By the end of the day, some supports had been welded to the bottom of the beams and started to prepare forms so that we can pour concrete later in the week.  Also, all of the outside and some of the inside of the beams had been painted.

I am happy to report that the only thing that fell into the river was a paint roller.

We returned to the campsite at 5 pm, for a much needed shower, a wonderful meal and some time for rest and relaxation.

Day 1 – Drive to West Virginia

Sunday, Nov. 19, 2017

A new adventure begins.

A few months ago, I decided to volunteer with Mennonite Disaster Service ( MDS ) during the American Thanksgiving week.   Spencer  Miller, who had joined me twice before and two other young adults Bernhard “Bernie” Pulst and Justin Reimer from Orchard Park Bible Church decided to join me and we opted to go to West Virginia to help build private bridges that were damaged or destroyed by flooding in the recent years.  These bridges are necessary for the homeowners to access the road on the other side of a river.
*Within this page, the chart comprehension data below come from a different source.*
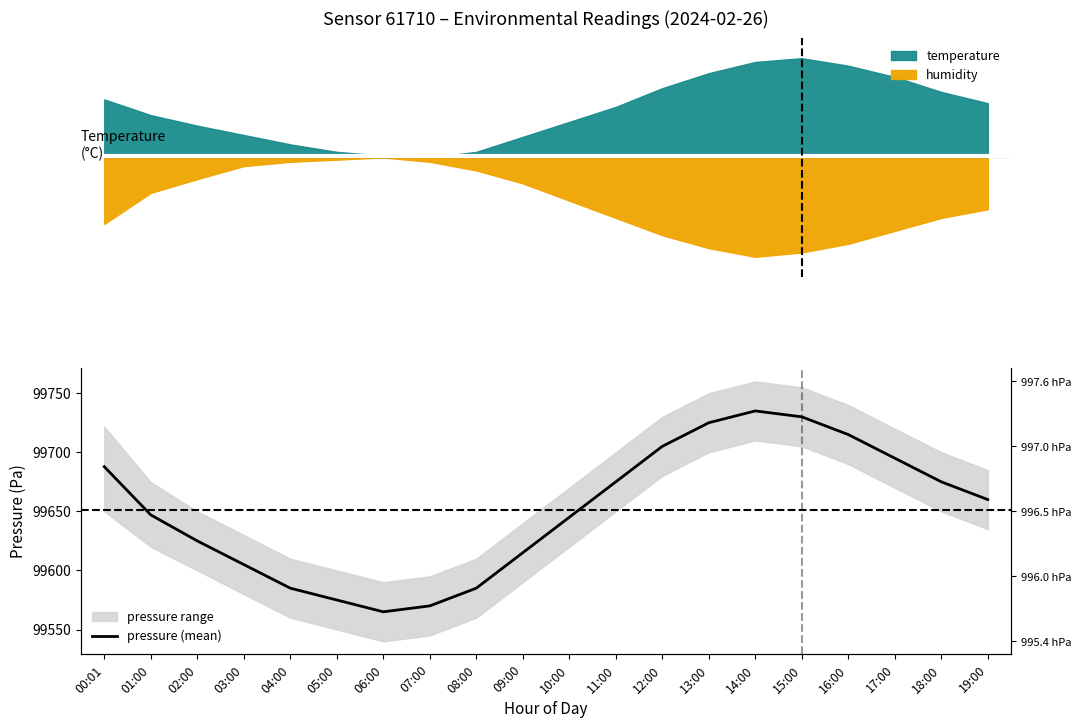

What is the change in value from 00:01 to 10:00?

-42.8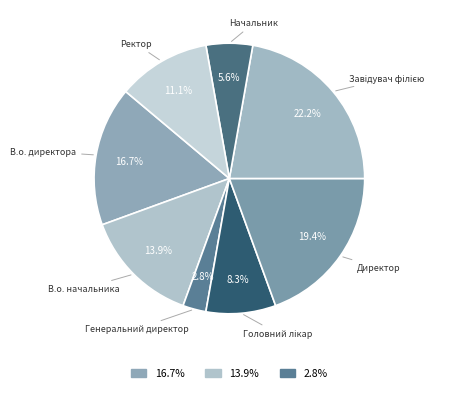

Which category has the smallest portion of the pie?

Генеральний директор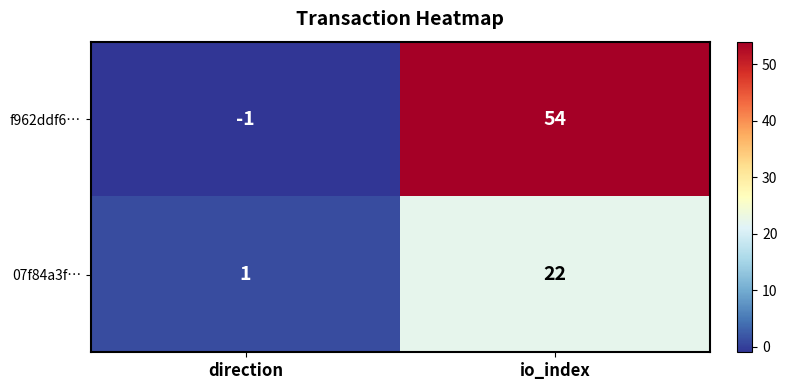

What is the sum of all 07f84a3f… values?

23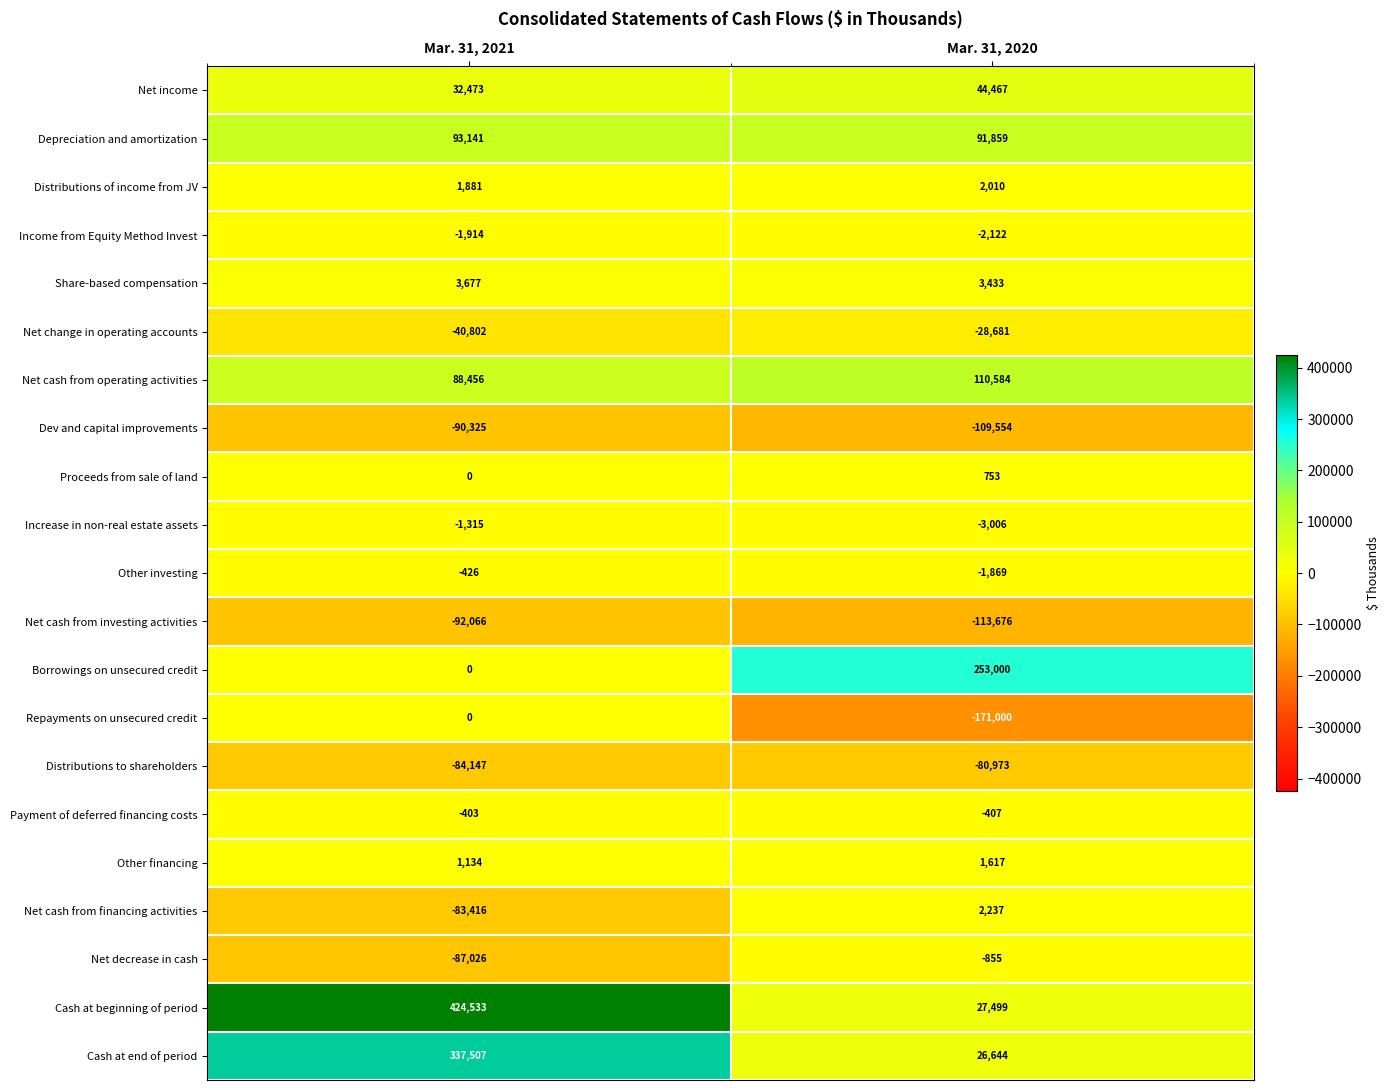

The value of Net decrease in cash at Mar. 31, 2020 is -855. True or false?

True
The temperature was a crisp 2 C (35 F) and overcast when we left Niagara on the Lake at 7 am on Sunday morning and the temperature climbed a few degrees during the day.
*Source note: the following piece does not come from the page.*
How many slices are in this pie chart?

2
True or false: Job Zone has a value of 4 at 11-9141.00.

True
We drove to the border and stopped at the “Duty Free” Tim Horton’s for a coffee to bring with us in case we would be held up at the border for an extended period of time.
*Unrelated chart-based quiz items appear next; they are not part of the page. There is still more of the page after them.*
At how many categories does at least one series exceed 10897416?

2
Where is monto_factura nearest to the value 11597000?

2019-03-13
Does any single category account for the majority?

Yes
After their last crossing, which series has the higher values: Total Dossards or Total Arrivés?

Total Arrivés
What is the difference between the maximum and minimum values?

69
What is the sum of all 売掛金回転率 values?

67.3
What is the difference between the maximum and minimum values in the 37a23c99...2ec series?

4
We were at the border shortly before 8 am and the guard sent us over to the immigration office for document control.   We had no issues at the office and it took only 15 minutes to get clearance before we were on our way, shortly after 8 am.

Our drive was uneventful and we spent our time solving the world’s problems, resolving political issues as well as discussing many unimportant topics.

At noon we decided to stop at Panera Bread for lunch in a small town south of Pittsburgh.   After a nice lunch of soup, sandwiches, chill and posing in front of the store for a picture, we were on our way again.

From left to right: Justin, Spencer and Bernie.

It was 3 more hours driving to get to Clendenin, West Virginia.  Spencer and I continued to discuss various topics and listened to music while Bernie and Justin spend some time inspecting the inside of their eyelids for defects or anomalies.  We had good weather for most of the day however there was a section in the West Virginia mountains where we experienced some wet snow.

We arrived at the MDS site in the abandoned Stillwater Ministries church in Clendenin at 4 pm where we met the site manager, Peter Thiessen and his wife Susan who are from Calgary Alberta.   We conversed with Peter and Susan for a couple of hours before going to Julio’s Mexican Restaurant for supper.   Bernie ordered a meal that had an unusual container consisting of a big cast iron cauldron in the shape of a pig’s head.

After supper we returned to the MDS site where we met the other volunteers and attended the orientation session.  We were told that would be rebuilding a 53 foot bridge that had been damaged by a flood.   38 private driveway bridges have been built ( or re-built ) by MDS, ranging from 18 to 90 feet in length.

During our conversations, Peter told us a powerful story.   One of the groups had vowed that they would finish the bridge they were working on, before they left on Friday, which they did.   That evening the homeowner suffered a heart attack and they ambulance was able to cross the new bridge to take him to the hospital.  The family attributed the completion of the bridge for the saving of the homeowner’s life.

Below is a picture of the bridge that we will be re-building for a homeowner.

This week should prove to be a very interesting and enjoyable trip for all of us.